Work instructions =
Copy out the naming lines of each row below word for word, leaving out the pictures.

## Begin Data records

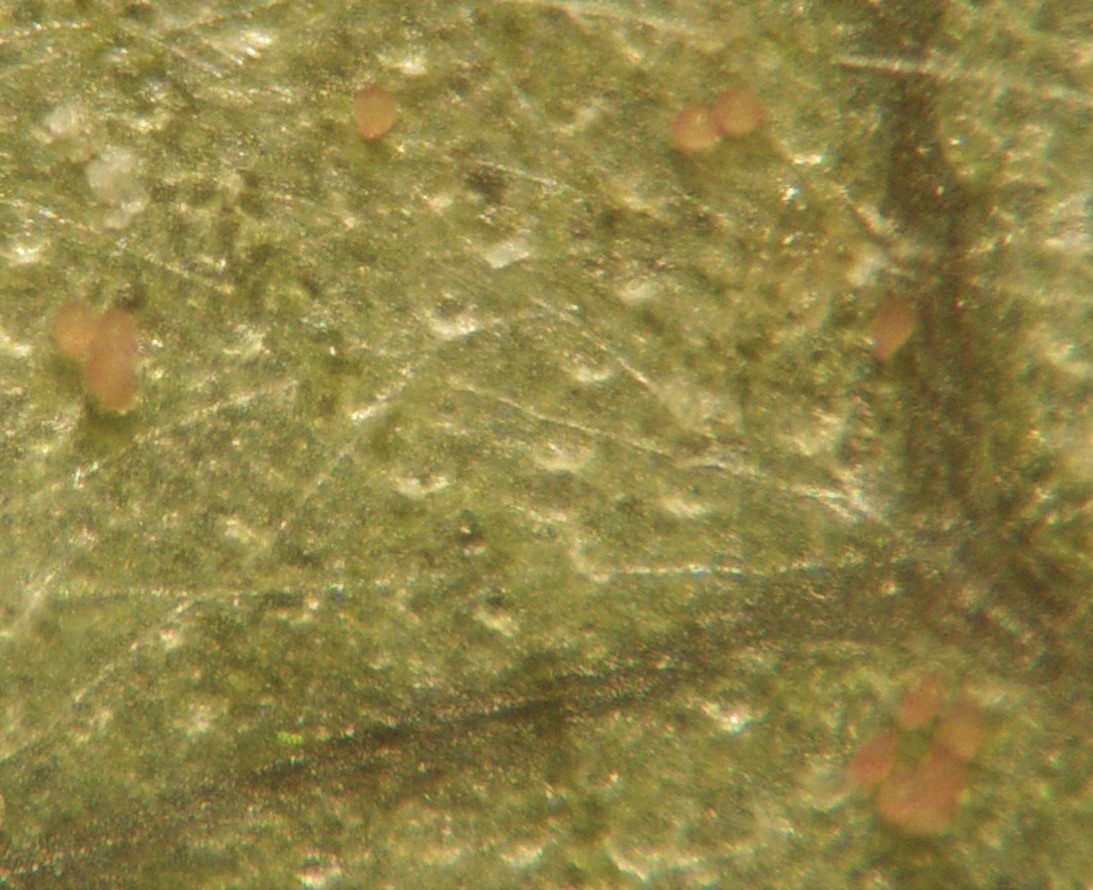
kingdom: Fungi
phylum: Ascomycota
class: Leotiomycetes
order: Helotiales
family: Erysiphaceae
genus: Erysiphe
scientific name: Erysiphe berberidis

## End Data records

Solution for this problem =
kingdom: Fungi
phylum: Ascomycota
class: Leotiomycetes
order: Helotiales
family: Erysiphaceae
genus: Erysiphe
scientific name: Erysiphe berberidis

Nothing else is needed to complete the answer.